_What is needed_. Drop the images. Copy every line below character for character.

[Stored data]
□ □ □

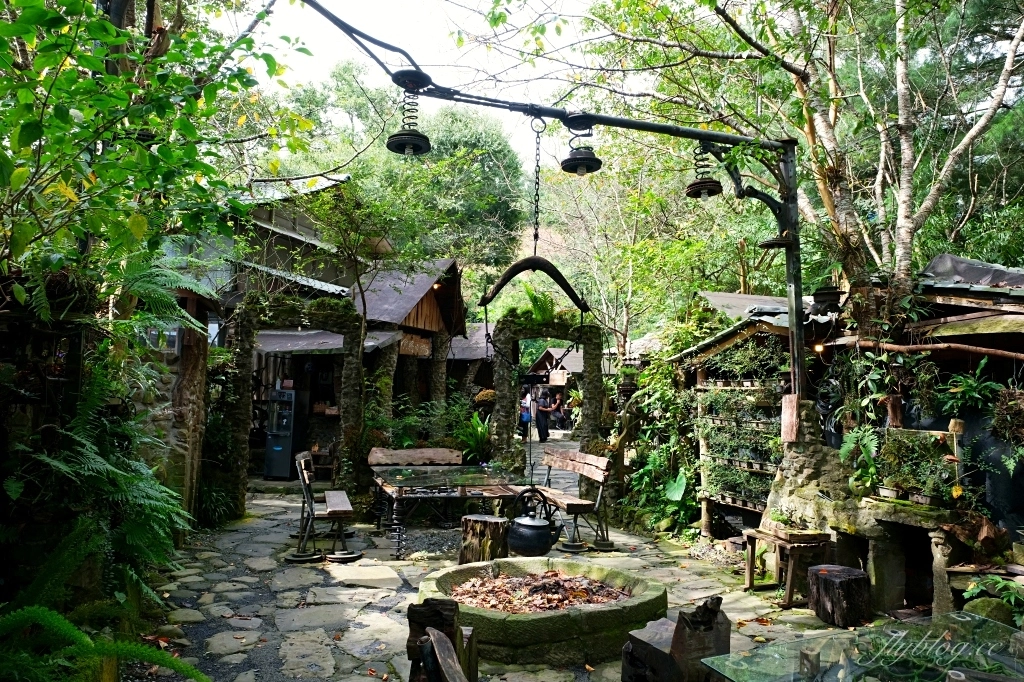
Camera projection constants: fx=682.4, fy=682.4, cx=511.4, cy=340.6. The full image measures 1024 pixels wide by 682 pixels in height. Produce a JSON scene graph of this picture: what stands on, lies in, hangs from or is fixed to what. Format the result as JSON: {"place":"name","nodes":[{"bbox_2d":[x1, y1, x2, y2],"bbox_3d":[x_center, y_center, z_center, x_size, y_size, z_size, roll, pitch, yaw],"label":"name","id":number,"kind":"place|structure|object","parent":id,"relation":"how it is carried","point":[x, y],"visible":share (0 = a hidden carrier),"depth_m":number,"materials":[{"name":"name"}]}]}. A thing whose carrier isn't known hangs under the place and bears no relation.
{"place":"outdoors","nodes":[
{"label":"outdoors","id":0,"kind":"place"},
{"bbox_2d":[168,173,390,478],"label":"wooden building","id":1,"kind":"structure","parent":0,"point":[295,237],"depth_m":12.60,"materials":[{"name":"brown wood"}]},
{"bbox_2d":[254,328,407,353],"bbox_3d":[-3.457,0.004,11.455,2.530,0.450,1.834,1,-3,-12],"label":"awning","id":2,"kind":"object","parent":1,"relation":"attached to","point":[339,341],"visible":0.51,"depth_m":11.17,"materials":[{"name":"grey"}]},
{"bbox_2d":[350,258,465,425],"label":"wooden building","id":3,"kind":"structure","parent":0,"point":[429,297],"depth_m":14.26,"materials":[{"name":"brown wood"}]},
{"bbox_2d":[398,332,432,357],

□ □ □

_Task response_.
Camera projection constants: fx=682.4, fy=682.4, cx=511.4, cy=340.6. The full image measures 1024 pixels wide by 682 pixels in height. Produce a JSON scene graph of this picture: what stands on, lies in, hangs from or is fixed to what. Format the result as JSON: {"place":"name","nodes":[{"bbox_2d":[x1, y1, x2, y2],"bbox_3d":[x_center, y_center, z_center, x_size, y_size, z_size, roll, pitch, yaw],"label":"name","id":number,"kind":"place|structure|object","parent":id,"relation":"how it is carried","point":[x, y],"visible":share (0 = a hidden carrier),"depth_m":number,"materials":[{"name":"name"}]}]}. A thing whose carrier isn't known hangs under the place and bears no relation.
{"place":"outdoors","nodes":[
{"label":"outdoors","id":0,"kind":"place"},
{"bbox_2d":[168,173,390,478],"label":"wooden building","id":1,"kind":"structure","parent":0,"point":[295,237],"depth_m":12.60,"materials":[{"name":"brown wood"}]},
{"bbox_2d":[254,328,407,353],"bbox_3d":[-3.457,0.004,11.455,2.530,0.450,1.834,1,-3,-12],"label":"awning","id":2,"kind":"object","parent":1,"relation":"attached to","point":[339,341],"visible":0.51,"depth_m":11.17,"materials":[{"name":"grey"}]},
{"bbox_2d":[350,258,465,425],"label":"wooden building","id":3,"kind":"structure","parent":0,"point":[429,297],"depth_m":14.26,"materials":[{"name":"brown wood"}]},
{"bbox_2d":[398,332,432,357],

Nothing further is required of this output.